Se confirme ainsi une nouvelle fois, à l’échelle d’une crise sociale et politique de grande ampleur, la complicité objective du macronisme et du lepénisme. (...)
Sauf que, cette fois, des voix se font entendre, y compris au sein du bloc bourgeois, pour dire que, dans les conditions ainsi créées, le chantage ne marchera plus. Un macronisme certes amoché mais, en fin de compte, « victorieux » face à la mobilisation sociale est la voie royale vers une prochaine victoire de l’extrême droite. Une telle perspective, si elle ne réjouit pas les fractions bourgeoises dominantes, n’est toutefois aucunement de nature à les inquiéter. Dans ce scénario, l’Italie de Meloni annonce le futur de la France post-macronienne.
L’autre risque ou, plus exactement, le seul risque véritable pour ses instigateurs, est de voir ce calcul déjoué par ses propres effets. Car le coup de force, venant d’un pouvoir minoritaire, donne un coup de fouet à une mobilisation qui peinait à trouver ses marques. Dans tout le pays se multiplient les actions qui indiquent le passage à une nouvelle étape : rassemblement spontanés, rebond et durcissement dans des secteurs déjà engagés dans des grèves reconductibles, basculement dans l’action de secteurs nouveaux, actions multiformes de blocage, tournure émeutière de certaines manifestations. L’extension du domaine de la lutte est bien là.

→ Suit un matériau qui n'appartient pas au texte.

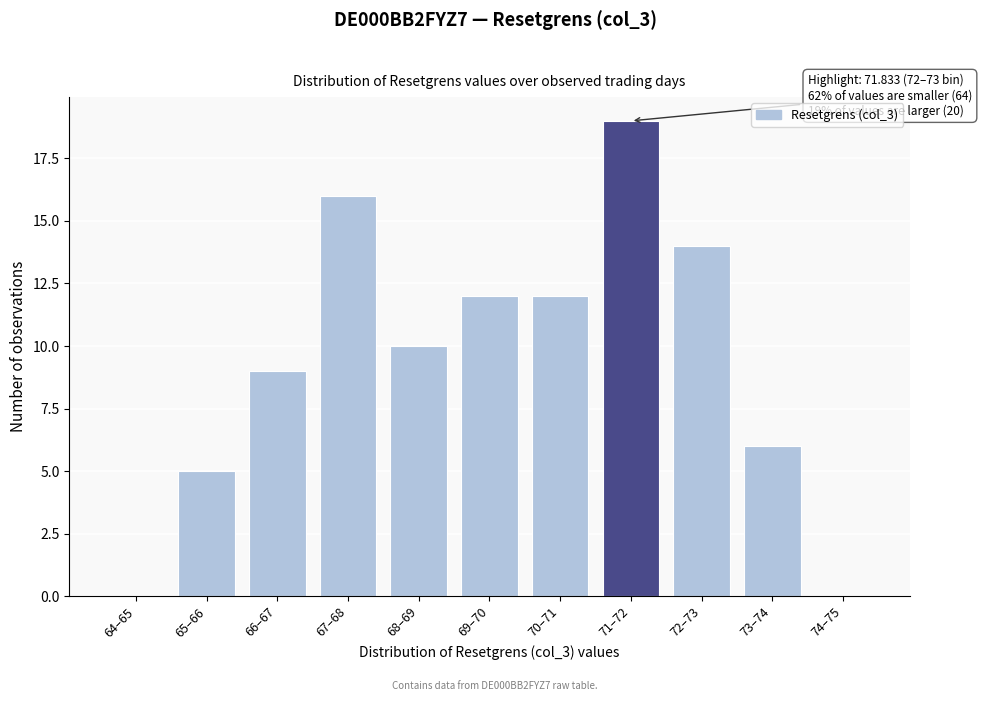

Reading left to right, extract all data points from this chart.

64–65=0	65–66=5	66–67=9	67–68=16	68–69=10	69–70=12	70–71=12	71–72=19	72–73=14	73–74=6	74–75=0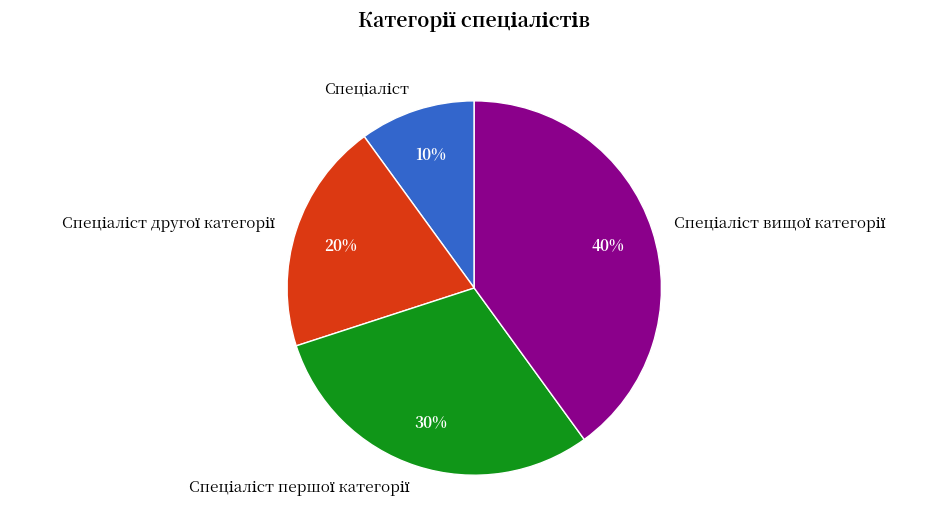

To the nearest percent, what is the difference between the largest and smallest slice percentages?

30%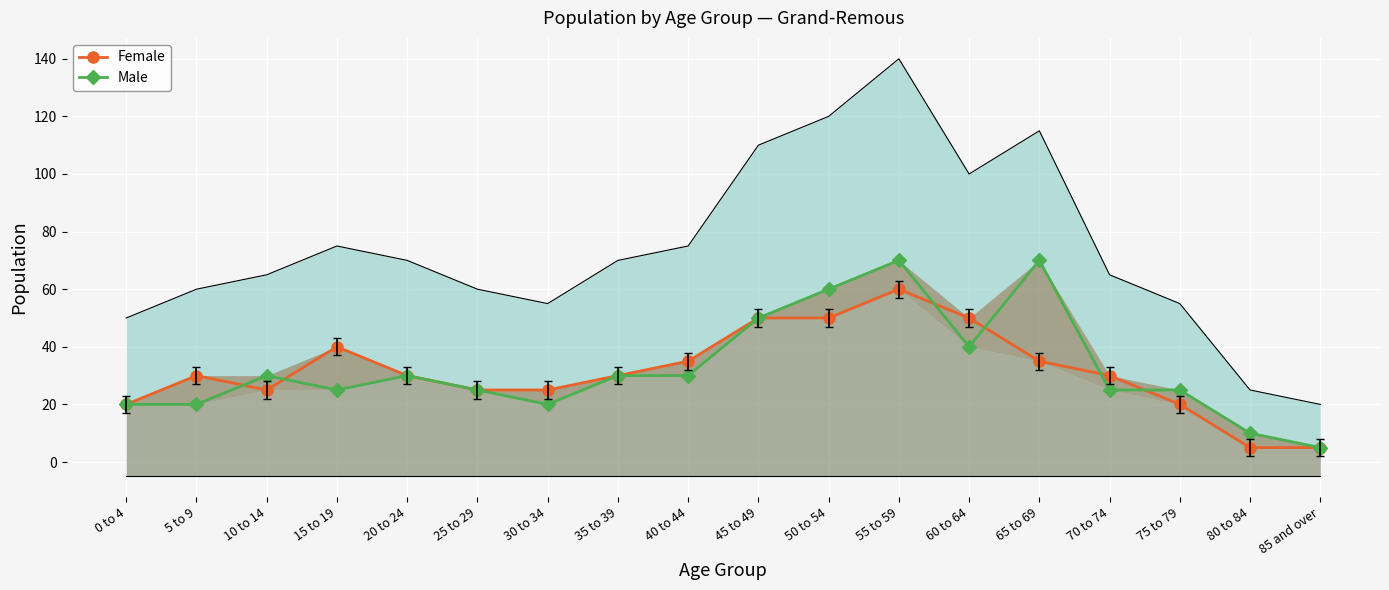

Reading left to right, what are all the values shown in this chart?

Female: 0 to 4=20	5 to 9=30	10 to 14=25	15 to 19=40	20 to 24=30	25 to 29=25	30 to 34=25	35 to 39=30	40 to 44=35	45 to 49=50	50 to 54=50	55 to 59=60	60 to 64=50	65 to 69=35	70 to 74=30	75 to 79=20	80 to 84=5	85 and over=5
Male: 0 to 4=20	5 to 9=20	10 to 14=30	15 to 19=25	20 to 24=30	25 to 29=25	30 to 34=20	35 to 39=30	40 to 44=30	45 to 49=50	50 to 54=60	55 to 59=70	60 to 64=40	65 to 69=70	70 to 74=25	75 to 79=25	80 to 84=10	85 and over=5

Et là, justement, se trouve l’espoir de l’emporter : dans une configuration nouvelle de la mobilisation populaire à la hauteur du défi que lui lance ce pouvoir cynique et violent. Une mobilisation capable, cette fois pour de vrai, de monter d’un cran, en combinant toutes les formes d’action qui permettent à la force populaire de s’exprimer et de déployer sa puissance. (...)
Seule une insurrection sociale et démocratique est en mesure de répondre à la provocation du pouvoir. Le retrait de la réforme des retraites reste l’enjeu central, et il est clair que gagner sur cet objectif ébranlerait le pouvoir actuel de façon irréversible. Mais c’est bien la question de mettre fin à Macron et son monde qui est posée. Cette question n’est autre que celle d’une alternative politique digne de ce nom.
Insurrection et alternative sociales et démocratiques sont désormais à l’ordre du jour.